A similar proportion – 58 per cent – of those who tested positive had said they were suffering from a persistent cough. But 41 per cent of those who were not found to suffer from the virus also reported this symptom. Meanwhile, just 32 per cent of those who tested positive reported a fever, along with 13 per cent of those who tested negative.
The findings, which have yet to be peer reviewed, come as the country’s chief medical officer considers designating taste and smell deprivation a symptom of coronavirus.
The World Health Organization last week announced that it is investigating the link.
The current NHS advice puts the UK at odds with France, where people with loss of taste and smell are being advised to consider self-isolating even if they lack a cough or fever.
Lead researcher Professor Tim Spector, of King’s College London said: “When combined with other symptoms, people with loss of smell and taste appear to be three times more likely to have contracted Covid-19 according to our data, and should therefore self-isolate for seven days to reduce the spread of the disease.
“This urgent research is only possible thanks to the 1.8 million citizen scientists logging their symptoms every day.”
Separate research suggests one in 10 people in Britain is now exhibiting symptoms of coronavirus.

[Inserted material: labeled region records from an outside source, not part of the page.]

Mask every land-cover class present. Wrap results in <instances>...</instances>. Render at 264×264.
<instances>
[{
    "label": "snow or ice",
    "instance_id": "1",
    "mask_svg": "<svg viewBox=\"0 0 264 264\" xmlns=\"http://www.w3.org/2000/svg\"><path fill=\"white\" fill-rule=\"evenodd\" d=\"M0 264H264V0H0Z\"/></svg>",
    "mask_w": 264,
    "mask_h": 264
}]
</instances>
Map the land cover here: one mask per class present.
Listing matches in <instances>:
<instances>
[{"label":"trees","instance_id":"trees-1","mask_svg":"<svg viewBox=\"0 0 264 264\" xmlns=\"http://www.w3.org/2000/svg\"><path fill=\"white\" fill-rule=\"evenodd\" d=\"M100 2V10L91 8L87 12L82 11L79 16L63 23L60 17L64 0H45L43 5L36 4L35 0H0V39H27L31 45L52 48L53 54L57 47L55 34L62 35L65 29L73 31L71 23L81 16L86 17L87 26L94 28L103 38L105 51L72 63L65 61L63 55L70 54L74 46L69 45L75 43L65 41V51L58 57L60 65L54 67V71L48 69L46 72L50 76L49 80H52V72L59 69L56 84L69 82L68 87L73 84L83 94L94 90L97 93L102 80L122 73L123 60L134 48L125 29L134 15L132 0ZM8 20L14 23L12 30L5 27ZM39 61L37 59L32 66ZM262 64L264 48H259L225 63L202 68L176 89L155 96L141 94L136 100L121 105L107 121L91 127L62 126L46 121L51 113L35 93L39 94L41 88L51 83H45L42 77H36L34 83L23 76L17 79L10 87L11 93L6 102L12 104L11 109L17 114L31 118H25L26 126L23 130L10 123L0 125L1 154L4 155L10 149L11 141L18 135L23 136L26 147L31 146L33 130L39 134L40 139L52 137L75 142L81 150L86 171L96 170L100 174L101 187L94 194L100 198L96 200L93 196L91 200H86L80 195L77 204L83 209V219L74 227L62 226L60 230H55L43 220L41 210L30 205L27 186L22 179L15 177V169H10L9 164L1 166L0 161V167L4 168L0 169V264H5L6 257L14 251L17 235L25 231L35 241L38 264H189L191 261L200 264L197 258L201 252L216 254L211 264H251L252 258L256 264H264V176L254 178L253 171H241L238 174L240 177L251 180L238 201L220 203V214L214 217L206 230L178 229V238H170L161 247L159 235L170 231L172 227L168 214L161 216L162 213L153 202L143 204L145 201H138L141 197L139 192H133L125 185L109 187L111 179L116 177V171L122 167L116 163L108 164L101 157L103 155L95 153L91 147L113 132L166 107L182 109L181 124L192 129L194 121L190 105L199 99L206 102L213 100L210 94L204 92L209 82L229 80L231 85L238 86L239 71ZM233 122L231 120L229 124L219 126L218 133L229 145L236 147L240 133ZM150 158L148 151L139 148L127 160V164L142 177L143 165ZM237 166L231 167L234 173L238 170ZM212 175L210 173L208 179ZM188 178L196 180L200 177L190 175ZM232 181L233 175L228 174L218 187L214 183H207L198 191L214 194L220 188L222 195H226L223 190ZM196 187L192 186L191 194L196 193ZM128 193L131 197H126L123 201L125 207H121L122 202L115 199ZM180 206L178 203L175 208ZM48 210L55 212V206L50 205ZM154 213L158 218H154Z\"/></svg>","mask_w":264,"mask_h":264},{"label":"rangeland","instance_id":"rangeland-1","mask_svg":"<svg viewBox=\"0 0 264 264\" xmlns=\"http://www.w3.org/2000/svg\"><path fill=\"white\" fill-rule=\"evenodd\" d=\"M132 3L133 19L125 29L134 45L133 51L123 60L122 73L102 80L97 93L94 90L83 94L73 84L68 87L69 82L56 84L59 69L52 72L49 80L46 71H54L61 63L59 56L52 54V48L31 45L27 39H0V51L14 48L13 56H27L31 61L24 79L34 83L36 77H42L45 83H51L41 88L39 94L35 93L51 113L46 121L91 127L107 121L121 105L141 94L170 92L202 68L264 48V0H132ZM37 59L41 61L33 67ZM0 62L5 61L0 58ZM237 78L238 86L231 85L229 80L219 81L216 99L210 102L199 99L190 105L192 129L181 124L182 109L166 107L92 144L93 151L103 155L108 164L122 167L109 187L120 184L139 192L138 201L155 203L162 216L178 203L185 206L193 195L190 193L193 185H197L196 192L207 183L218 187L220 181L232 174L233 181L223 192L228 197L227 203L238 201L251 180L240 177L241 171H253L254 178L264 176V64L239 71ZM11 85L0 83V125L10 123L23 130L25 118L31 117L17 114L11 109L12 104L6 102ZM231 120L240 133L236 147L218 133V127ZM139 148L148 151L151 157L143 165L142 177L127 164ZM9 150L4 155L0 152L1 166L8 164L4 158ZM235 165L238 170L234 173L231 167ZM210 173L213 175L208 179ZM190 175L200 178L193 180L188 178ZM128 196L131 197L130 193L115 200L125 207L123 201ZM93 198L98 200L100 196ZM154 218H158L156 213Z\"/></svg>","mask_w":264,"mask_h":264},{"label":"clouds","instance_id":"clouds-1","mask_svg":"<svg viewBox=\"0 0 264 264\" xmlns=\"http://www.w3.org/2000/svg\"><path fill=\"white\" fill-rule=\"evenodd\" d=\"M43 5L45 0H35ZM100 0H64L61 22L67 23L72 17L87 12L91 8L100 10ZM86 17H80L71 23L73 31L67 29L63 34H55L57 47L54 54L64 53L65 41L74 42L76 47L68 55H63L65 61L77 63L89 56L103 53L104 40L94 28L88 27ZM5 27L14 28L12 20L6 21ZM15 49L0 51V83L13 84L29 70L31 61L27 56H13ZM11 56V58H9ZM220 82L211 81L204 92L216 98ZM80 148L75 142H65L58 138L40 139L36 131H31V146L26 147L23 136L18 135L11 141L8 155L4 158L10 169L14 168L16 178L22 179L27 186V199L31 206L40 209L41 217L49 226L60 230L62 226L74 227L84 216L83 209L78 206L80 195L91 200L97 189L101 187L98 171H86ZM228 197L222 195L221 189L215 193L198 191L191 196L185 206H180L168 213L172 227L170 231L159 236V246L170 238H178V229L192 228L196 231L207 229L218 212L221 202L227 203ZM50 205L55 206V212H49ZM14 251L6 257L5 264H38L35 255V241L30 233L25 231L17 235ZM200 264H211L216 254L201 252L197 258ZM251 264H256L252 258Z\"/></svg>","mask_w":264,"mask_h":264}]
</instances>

The data, based on 25,548 responses on the Evergreen Life health app users, shows that over last weekend 10.4 per cent of respondents reported having symptoms consistent with Covid-19, up from 8.1 per cent the previous weekend.
Research also showed that before lockdown, 53 per cent with symptoms were staying at home and after lockdown 89 per cent with symptoms are reporting they are staying at home – which suggests that one in 10 people are still refusing to stay inside even if they might be infected.